Clinton, Sanders, crowd bring the heat in historic Brooklyn Navy Yard debate
Hillary Clinton, Bernie Sanders and a boisterous crowd of Brooklynites brought the heat — and noise — to a raucous Democratic debate Thursday night in true Brooklyn fashion.
After weeks of hype surrounding the debate at the Duggal Greenhouse in the Brooklyn Navy Yard, it’s safe to say the affair did not disappoint.
Former Secretary of State Clinton and Sen. Sanders exchanged heated remarks back and forth for a full two hours as an additional 1,100 voices added their jeers and cheers in a stadium-style atmosphere.
The rhetoric used and topics discussed, which ranged from raising the minimum wage to foreign policy, did not differ greatly from the previous eight debates, but one thing was for sure, it was louder.
At one point, as Clinton and Sanders spoke over each other, CNN anchor and moderator of the debate Wolf Blitzer said, “If you’re both screaming at each other, the viewers won’t be able to hear either of you.”
Both Democratic presidential aspirants stressed their New York roots in hopes of appealing as the hometown candidate ahead of the New York primary on Tuesday.
Sanders spoke about being born in Flatbush and Clinton referenced her eight years as a New York senator.
The Brooklyn Eagle attended the debate and caught up with several Brooklyn dignitaries following the battle to discuss how being in the borough added extra energy to the latest debate.

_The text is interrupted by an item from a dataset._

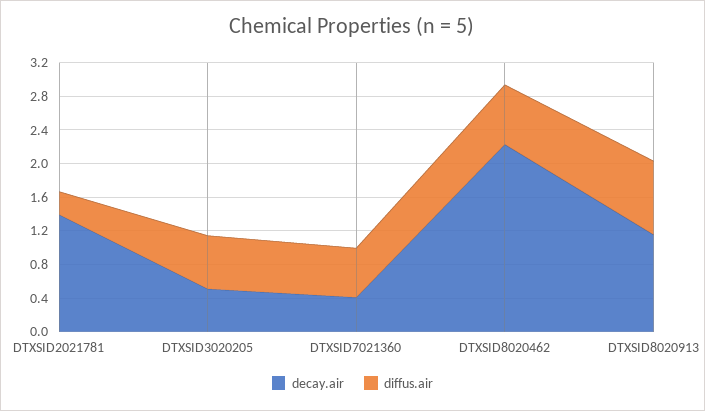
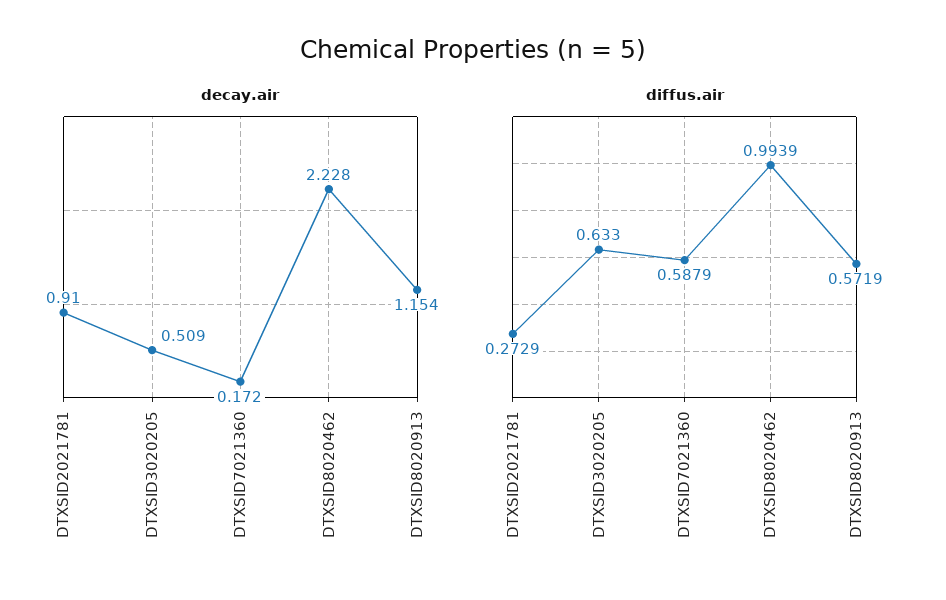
decay.air, DTXSID2021781: 1.4 -> 0.91
decay.air, DTXSID7021360: 0.4 -> 0.172
diffus.air, DTXSID8020462: 0.7 -> 0.9939
diffus.air, DTXSID8020913: 0.9 -> 0.5719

And while the following speakers differed on whom they thought won the debate, it was unanimous that being in Kings County added liveliness to the event.
Crown Heights native and U.S. Rep. Hakeem Jeffries, who represents New York’s Eighth Congressional District, which encompasses 11 Brooklyn neighborhoods, gave his opinion to the Eagle.
“Anytime you’re in Brooklyn, there’s going to be more flavor than in any other part of the country,” Jeffries said. “So there was definitely a lot of energy in the room and Sen. Sanders and Secretary Clinton did battle.”
Rafael Espinal, councilmember for the 37th District of the New York City Council, which encompasses Bed-Stuy, Brownsville, Bushwick, Crown Heights, Cypress Hills and East New York, also weighed in.
“Brooklyn is the center of the universe right now,” Espinal told the Eagle. “It’s one of the hottest neighborhoods in the country and it’s the best place to be in New York City, so Brooklyn does have that flair.
“And if you saw the way [the candidates] were behaving today, the gloves came off and it felt like a good old-fashioned Brooklyn fight up on stage, and it was really exciting,” Espinal continued.
Brooklyn Native, racial justice and civil rights activist, media commentator and Executive Director of the Arab American Association of New York Linda Sarsour spoke about the role the borough played in the debate.
“Look, Brooklyn, we got swag and we got flair and I think that this tension is real in a place like Brooklyn,” Sarsour told the Eagle. “We have to be able to make a distinction between the candidates so I didn’t see this as tense.
“I saw it as two people, each one giving their side of every issue that was brought up, and I thought it was a great debate. Generally speaking, it was respectful and each one stood their ground, and may the best man or woman win,” Sarsour concluded.
Throughout the night, the debate hall seemed balanced in terms of support, which was no doubt helped by the fact that CNN strived to issue out an equal number of tickets to each campaign.
Sanders supporters were vocal, often booing Clinton’s remarks and at one point chanting, “Bernie, Bernie, Bernie.”
Clinton also earned her fair share of cheers, which at one point she recognized with a wide smile.
“I love being in Brooklyn — this is great,” Clinton said.